Posted by 西维蜀黍 on 2021-07-17, Last Modified on 2021-10-02

syscall in Golang

SyscallRawSyscall 的有如下区别,通常系统调用使用Syscall,因为它可以防止阻塞同一个P中的其他goroutine的执行:

  • Syscall will call runtime·entersyscall(SB) and runtime·exitsyscall(SB) whereas RawSyscall will not
    • 因为 Syscall 可以做到进入和退出syscall的时候通知runtime。
  • 这两个函数runtime·entersyscall和runtime·exitsyscall的实现在proc.go文件里面。其实在runtime·entersyscall函数里面,通知系统调用时候,是会将G的M的P解绑,因而P可以去获取另一个M以执行其余的G,这样提升效率。 所以如果用户代码使用了 RawSyscall 来做一些阻塞的系统调用,是有可能阻塞其它的 G 的。RawSyscall 只是为了在执行那些一定不会阻塞的系统调用时,能节省两次对 runtime 的函数调用消耗

Syscall

我们来看下 Syscall 的具体实现:

// func Syscall(trap int64, a1, a2, a3 int64) (r1, r2, err int64);
// Trap # in AX, args in DI SI DX R10 R8 R9, return in AX DX
// Note that this differs from "standard" ABI convention, which
// would pass 4th arg in CX, not R10.

TEXT	·Syscall(SB),NOSPLIT,$0-56
	CALL	runtime·entersyscall(SB)
	MOVQ	a1+8(FP), DI
	MOVQ	a2+16(FP), SI
	MOVQ	a3+24(FP), DX
	MOVQ	$0, R10
	MOVQ	$0, R8
	MOVQ	$0, R9
	MOVQ	trap+0(FP), AX	// syscall entry
	SYSCALL
	CMPQ	AX, $0xfffffffffffff001
	JLS	ok
	MOVQ	$-1, r1+32(FP)
	MOVQ	$0, r2+40(FP)
	NEGQ	AX
	MOVQ	AX, err+48(FP)
	CALL	runtime·exitsyscall(SB)
	RET
ok:
	MOVQ	AX, r1+32(FP)
	MOVQ	DX, r2+40(FP)
	MOVQ	$0, err+48(FP)
	CALL	runtime·exitsyscall(SB)
	RET

这段汇编中,主要执行了 6 个步骤:

  1. 调用 runtime.entersyscall 函数。通知 runtime 调度器,让出运行时间
  2. 读内存,把各个参数放到合适的寄存器
  3. 通知内核执行系统调用
  4. 判断系统调用的执行结果,并进行跳转
  5. 若执行成功,拷贝执行结果到返回值。若执行失败,置空返回值
  6. 调用 runtime.exitsyscall 函数,恢复该 goroutine 的运行

RawSyscall

RawSyscall 的汇编实现与 Syscall 一致,唯一的区别是没有调用 runtime.entersyscallruntime.exitsyscall,也就是说,直接使用 RawSyscall 可能出现阻塞的情况。
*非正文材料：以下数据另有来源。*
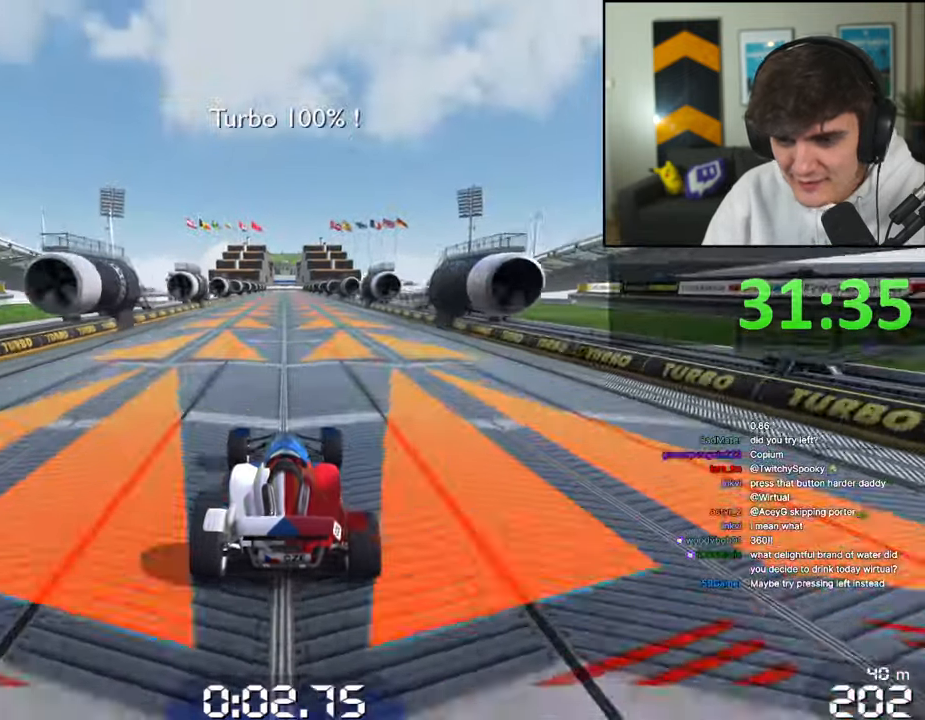
{"keys": ["up"], "events": []}
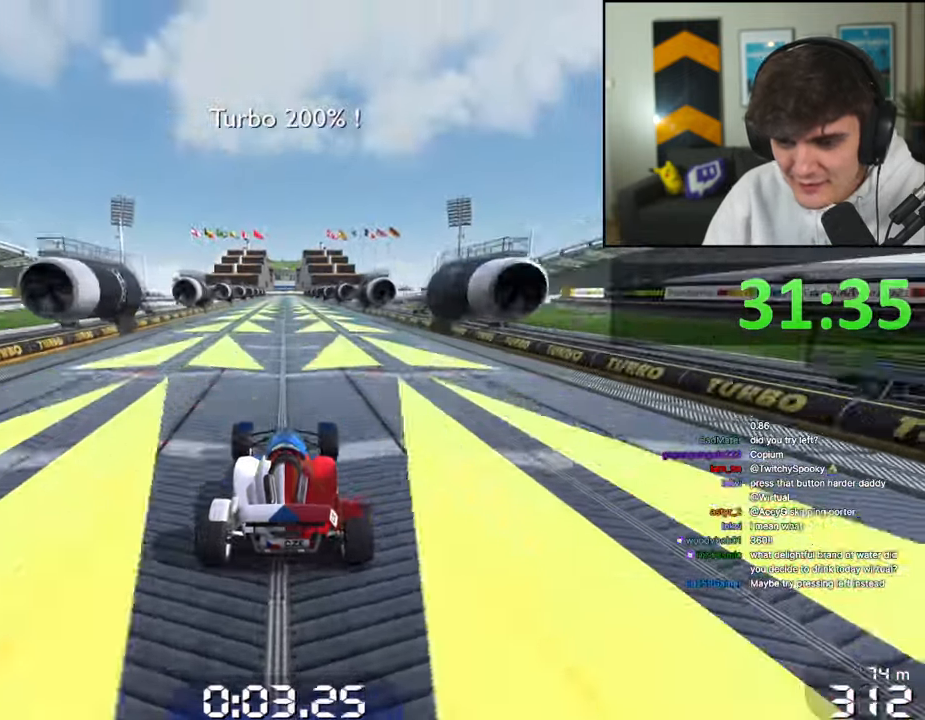
{"keys": ["up"], "events": []}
提到阻塞就不得不解释下,系统调用可以分两种:快系统调用、慢系统调用。快系统调指的是不会造成阻塞的系统调用,如:获取 pid。相应的,慢系统指的就是会造成阻塞的系统调用,如:读写磁盘、网络。虽然平时可能感觉这些慢系统调用也执行的很快,但它们的速度相比 CPU 还是太慢,在某些情形下,这个速度还会被放慢很多,甚至出现假死(hang)的情况。

因此,正如 golang 邮件列表里的讨论所言,除非你对你要用的具体系统调用非常了解,同时性能要求极高,其它场景下能别用就别用 RawSyscall

I would say that Go programs should always call Syscall. RawSyscall exists to make it slightly more efficient to call system calls that never block, such as getpid. But it’s really ann internal mechanism.

syscall Package

Package syscall contains an interface to the low-level operating system primitives. The details vary depending on the underlying system.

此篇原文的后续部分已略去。